## [ENTRIES SHOWN]
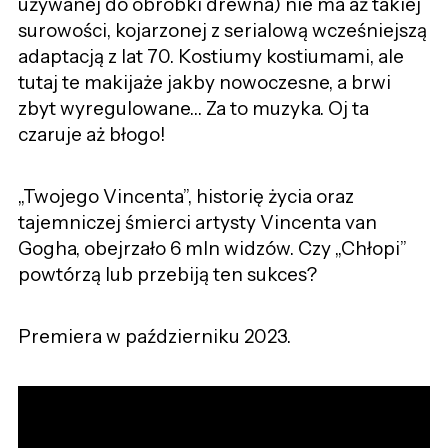
używanej do obróbki drewna) nie ma aż takiej
surowości, kojarzonej z serialową wcześniejszą
adaptacją z lat 70. Kostiumy kostiumami, ale
tutaj te makijaże jakby nowoczesne, a brwi
zbyt wyregulowane… Za to muzyka. Oj ta
czaruje aż błogo!
„Twojego Vincenta”, historię życia oraz
tajemniczej śmierci artysty Vincenta van
Gogha, obejrzało 6 mln widzów. Czy „Chłopi”
powtórzą lub przebiją ten sukces?
Premiera w październiku 2023.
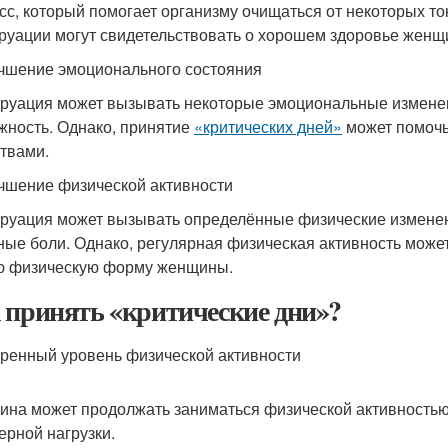
сс, который помогает организму очищаться от некоторых то
руации могут свидетельствовать о хорошем здоровье женщ
учшение эмоционального состояния
руация может вызывать некоторые эмоциональные изменени
жность. Однако, принятие
«критических дней»
может помочь
ствами.
учшение физической активности
руация может вызывать определённые физические изменения
ные боли. Однако, регулярная физическая активность може
 физическую форму женщины.
 принять «критические дни»?
еренный уровень физической активности
на может продолжать заниматься физической активностью 
ерной нагрузки.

## [TASK OBJECTIVE]
Give the listing above again in its entirety and exactly; do not include the pictures.

## [SOLUTION FOR THIS PROBLEM]
używanej do obróbki drewna) nie ma aż takiej
surowości, kojarzonej z serialową wcześniejszą
adaptacją z lat 70. Kostiumy kostiumami, ale
tutaj te makijaże jakby nowoczesne, a brwi
zbyt wyregulowane… Za to muzyka. Oj ta
czaruje aż błogo!
„Twojego Vincenta”, historię życia oraz
tajemniczej śmierci artysty Vincenta van
Gogha, obejrzało 6 mln widzów. Czy „Chłopi”
powtórzą lub przebiją ten sukces?
Premiera w październiku 2023.
сс, который помогает организму очищаться от некоторых то
руации могут свидетельствовать о хорошем здоровье женщ
учшение эмоционального состояния
руация может вызывать некоторые эмоциональные изменени
жность. Однако, принятие
«критических дней»
может помочь
ствами.
учшение физической активности
руация может вызывать определённые физические изменения
ные боли. Однако, регулярная физическая активность може
 физическую форму женщины.
 принять «критические дни»?
еренный уровень физической активности
на может продолжать заниматься физической активностью 
ерной нагрузки.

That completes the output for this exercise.